Do not question an author’s writing style.  I have said this so many times on so many blogs and articles that it is getting redundant, yet I am still getting ‘critiques’ on my writing style.  An author’s style is their trademark; it is what sets them apart from all the tens of thousands of other authors on this planet.  If you are going to critique an author’s style, the heart of what makes an author unique, then stop. Don’t bother wasting your time because the last thing an author is going to do, is willing to do, or should ever be asked to do is change that part of them that makes them their own unique writer.  If you don’t ‘get’ an author’s style or do not like it, then either deal with it or don’t read it, but don’t criticize it.

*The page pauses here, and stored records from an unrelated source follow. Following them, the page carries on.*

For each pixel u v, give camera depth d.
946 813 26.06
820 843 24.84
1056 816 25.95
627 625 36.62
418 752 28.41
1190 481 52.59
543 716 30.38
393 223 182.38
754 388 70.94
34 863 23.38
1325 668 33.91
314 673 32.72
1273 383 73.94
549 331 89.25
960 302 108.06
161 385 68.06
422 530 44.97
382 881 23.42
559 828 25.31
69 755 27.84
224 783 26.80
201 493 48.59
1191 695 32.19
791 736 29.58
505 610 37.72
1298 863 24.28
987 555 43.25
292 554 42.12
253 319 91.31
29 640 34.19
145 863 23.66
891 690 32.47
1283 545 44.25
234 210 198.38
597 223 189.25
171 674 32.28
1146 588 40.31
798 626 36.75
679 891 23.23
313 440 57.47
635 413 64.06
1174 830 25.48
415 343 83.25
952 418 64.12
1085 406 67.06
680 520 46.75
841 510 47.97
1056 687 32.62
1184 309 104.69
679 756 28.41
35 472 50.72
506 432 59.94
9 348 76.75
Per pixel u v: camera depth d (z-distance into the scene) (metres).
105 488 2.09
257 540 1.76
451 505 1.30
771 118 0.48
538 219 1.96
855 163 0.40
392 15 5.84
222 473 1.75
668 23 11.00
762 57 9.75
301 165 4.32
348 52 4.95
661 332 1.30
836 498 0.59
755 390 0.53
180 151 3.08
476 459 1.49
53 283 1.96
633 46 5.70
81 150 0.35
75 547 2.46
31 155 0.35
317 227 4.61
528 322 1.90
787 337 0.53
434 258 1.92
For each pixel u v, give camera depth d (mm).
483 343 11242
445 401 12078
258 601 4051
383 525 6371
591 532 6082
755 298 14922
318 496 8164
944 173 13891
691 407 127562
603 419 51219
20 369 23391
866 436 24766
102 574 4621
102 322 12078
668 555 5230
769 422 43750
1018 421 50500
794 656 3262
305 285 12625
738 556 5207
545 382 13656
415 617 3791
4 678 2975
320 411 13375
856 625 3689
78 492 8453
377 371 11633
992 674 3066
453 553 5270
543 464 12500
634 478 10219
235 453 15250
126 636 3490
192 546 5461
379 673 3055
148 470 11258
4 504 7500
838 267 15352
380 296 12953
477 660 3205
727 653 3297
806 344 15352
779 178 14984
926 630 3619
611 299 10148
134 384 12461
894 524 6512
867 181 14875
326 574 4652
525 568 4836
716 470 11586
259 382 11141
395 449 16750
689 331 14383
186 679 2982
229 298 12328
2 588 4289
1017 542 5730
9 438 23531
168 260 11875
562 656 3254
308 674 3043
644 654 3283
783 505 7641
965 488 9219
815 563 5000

Also, do not assume that you have the right as a reader to demand changes to an author’s storyline or their style. You can make suggestions, but since it is the author’s creation and their copyrights that we are being given privy to, it is ultimately their choice as to the style and storyline of the work at hand.  Again, just because you think it would have been better if the storyline had went in another direction does not give you the right to demand that an author change it, or even bring the suggestion up.  Again, this goes back to assuming that you know what an author is thinking or where they intend to go with a storyline.  For all you know, some insignificant character or point in a storyline could be picked up ten novels down the road.  So stop assuming and just go with it, or don’t read it, but don’t bring it up.

And perhaps the most important rule in providing critiques is to always, always keep in mind that there is an actual person behind these stories and novels.  The authors have created something special to them, put down a piece of themselves, and are allowing us the privilege to take part in something very close to their hearts.  To criticize their work, even when you are trying to help them, is to criticize the person behind the work.  Always think of how it would make you feel to hear your critique regarding something that you spent so much time on. Authors are not faceless entities or some pseudonym printed on the cover of a story; we are living, breathing human beings with real emotions. To trash an author’s work is to trash the author, and last time I checked, if this happened in the real world, chances are it would result in black eyes, broken noses, and a restraining order.